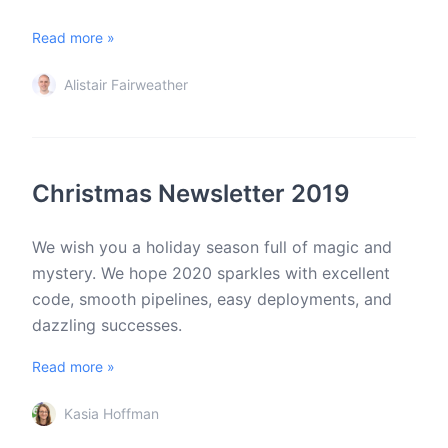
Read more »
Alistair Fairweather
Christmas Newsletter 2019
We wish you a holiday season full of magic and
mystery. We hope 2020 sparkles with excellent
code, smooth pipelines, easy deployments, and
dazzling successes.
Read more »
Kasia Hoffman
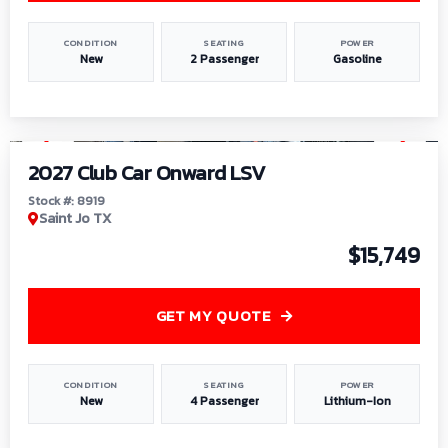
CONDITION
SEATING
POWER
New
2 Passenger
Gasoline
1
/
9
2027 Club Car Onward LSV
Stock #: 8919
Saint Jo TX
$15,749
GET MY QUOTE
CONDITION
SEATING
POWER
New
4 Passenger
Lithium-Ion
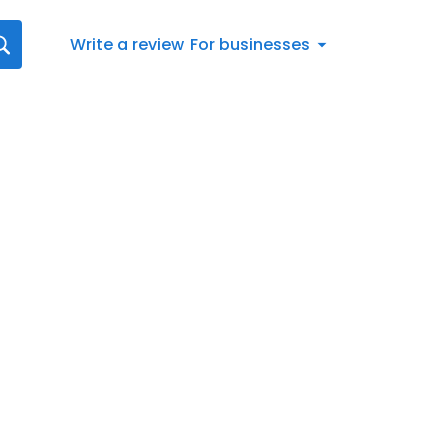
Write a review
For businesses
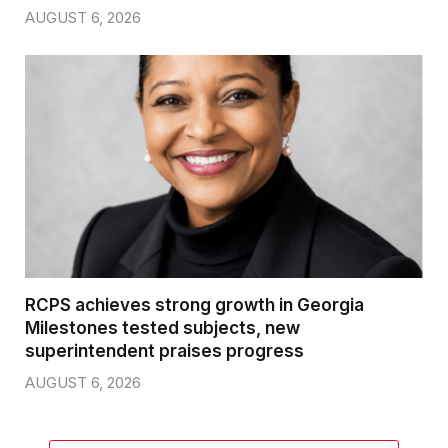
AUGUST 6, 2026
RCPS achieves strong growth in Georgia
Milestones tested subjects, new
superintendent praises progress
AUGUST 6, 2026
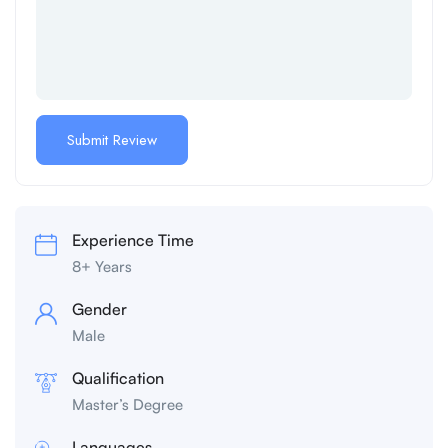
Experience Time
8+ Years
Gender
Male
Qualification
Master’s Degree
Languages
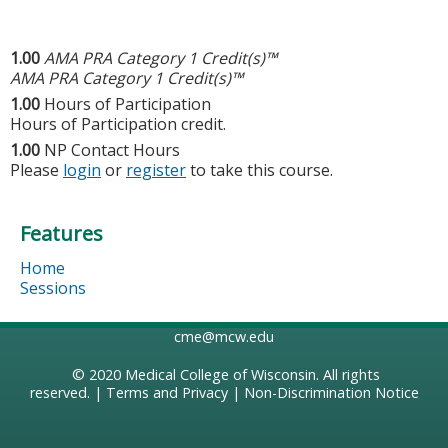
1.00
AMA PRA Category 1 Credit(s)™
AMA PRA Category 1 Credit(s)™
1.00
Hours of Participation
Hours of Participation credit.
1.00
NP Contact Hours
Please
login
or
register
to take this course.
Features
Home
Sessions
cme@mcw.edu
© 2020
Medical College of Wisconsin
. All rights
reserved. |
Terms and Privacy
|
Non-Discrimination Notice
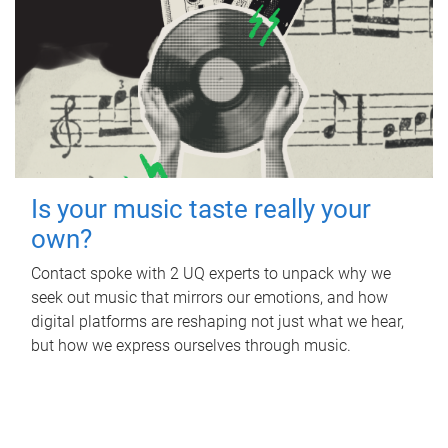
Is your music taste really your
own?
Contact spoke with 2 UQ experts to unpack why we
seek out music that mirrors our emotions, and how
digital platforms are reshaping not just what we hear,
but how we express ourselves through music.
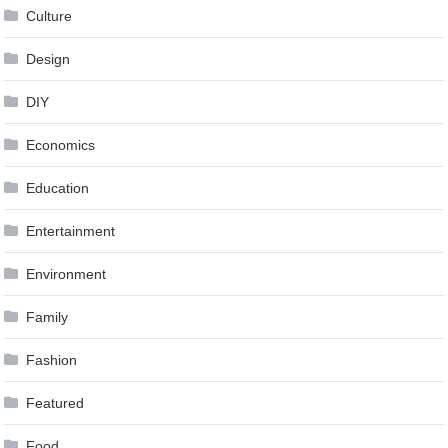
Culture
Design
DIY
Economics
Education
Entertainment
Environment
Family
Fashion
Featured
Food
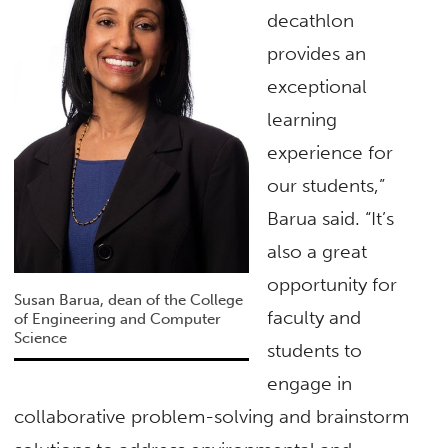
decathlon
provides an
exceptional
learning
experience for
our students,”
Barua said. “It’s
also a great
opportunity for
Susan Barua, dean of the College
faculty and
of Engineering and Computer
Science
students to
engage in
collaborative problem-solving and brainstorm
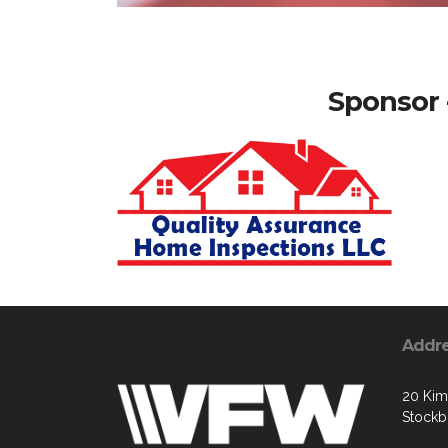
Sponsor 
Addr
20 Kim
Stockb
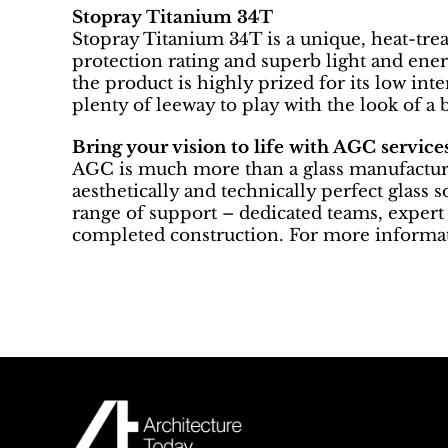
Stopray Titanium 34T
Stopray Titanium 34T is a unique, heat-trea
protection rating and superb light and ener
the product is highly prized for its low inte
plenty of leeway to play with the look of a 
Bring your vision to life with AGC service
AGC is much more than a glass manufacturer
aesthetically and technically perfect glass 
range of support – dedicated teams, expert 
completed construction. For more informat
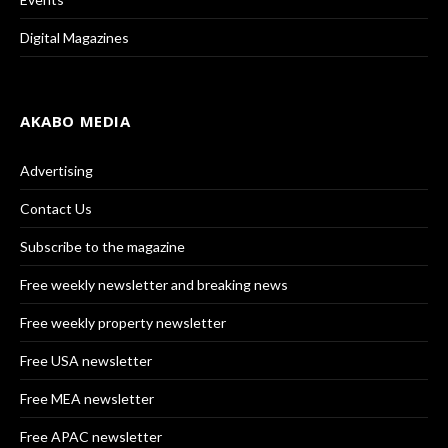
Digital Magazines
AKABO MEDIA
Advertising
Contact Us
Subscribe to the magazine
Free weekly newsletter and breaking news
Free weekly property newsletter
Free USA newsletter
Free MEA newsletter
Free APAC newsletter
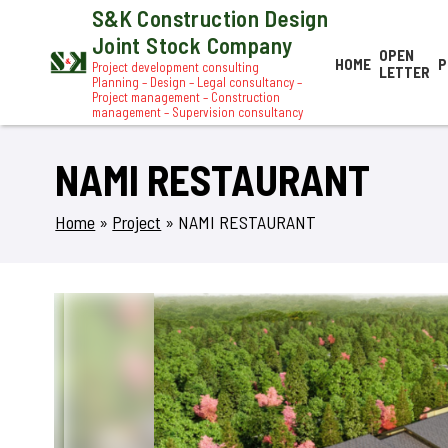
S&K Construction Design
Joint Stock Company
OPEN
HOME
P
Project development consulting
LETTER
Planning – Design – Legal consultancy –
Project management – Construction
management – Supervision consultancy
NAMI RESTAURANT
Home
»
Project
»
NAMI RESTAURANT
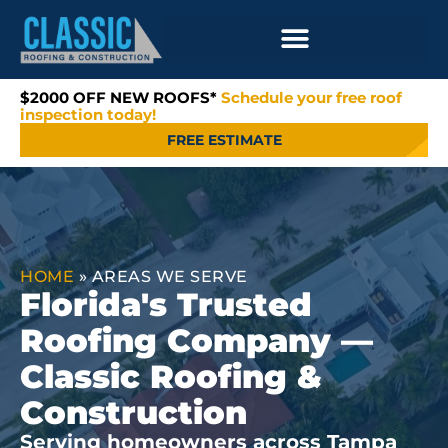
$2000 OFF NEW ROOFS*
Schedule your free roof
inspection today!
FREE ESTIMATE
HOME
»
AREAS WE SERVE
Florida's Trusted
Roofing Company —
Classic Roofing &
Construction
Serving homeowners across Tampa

----

## Exercise
Please reproduce the listing exactly from its opening line through the line that contains "For businesses", both included, with all pictures omitted.

## Response area
Read more »
Alistair Fairweather
Christmas Newsletter 2019
We wish you a holiday season full of magic and
mystery. We hope 2020 sparkles with excellent
code, smooth pipelines, easy deployments, and
dazzling successes.
Read more »
Kasia Hoffman
CONDITION
SEATING
POWER
New
2 Passenger
Gasoline
1
/
9
2027 Club Car Onward LSV
Stock #: 8919
Saint Jo TX
$15,749
GET MY QUOTE
CONDITION
SEATING
POWER
New
4 Passenger
Lithium-Ion
Write a review
For businesses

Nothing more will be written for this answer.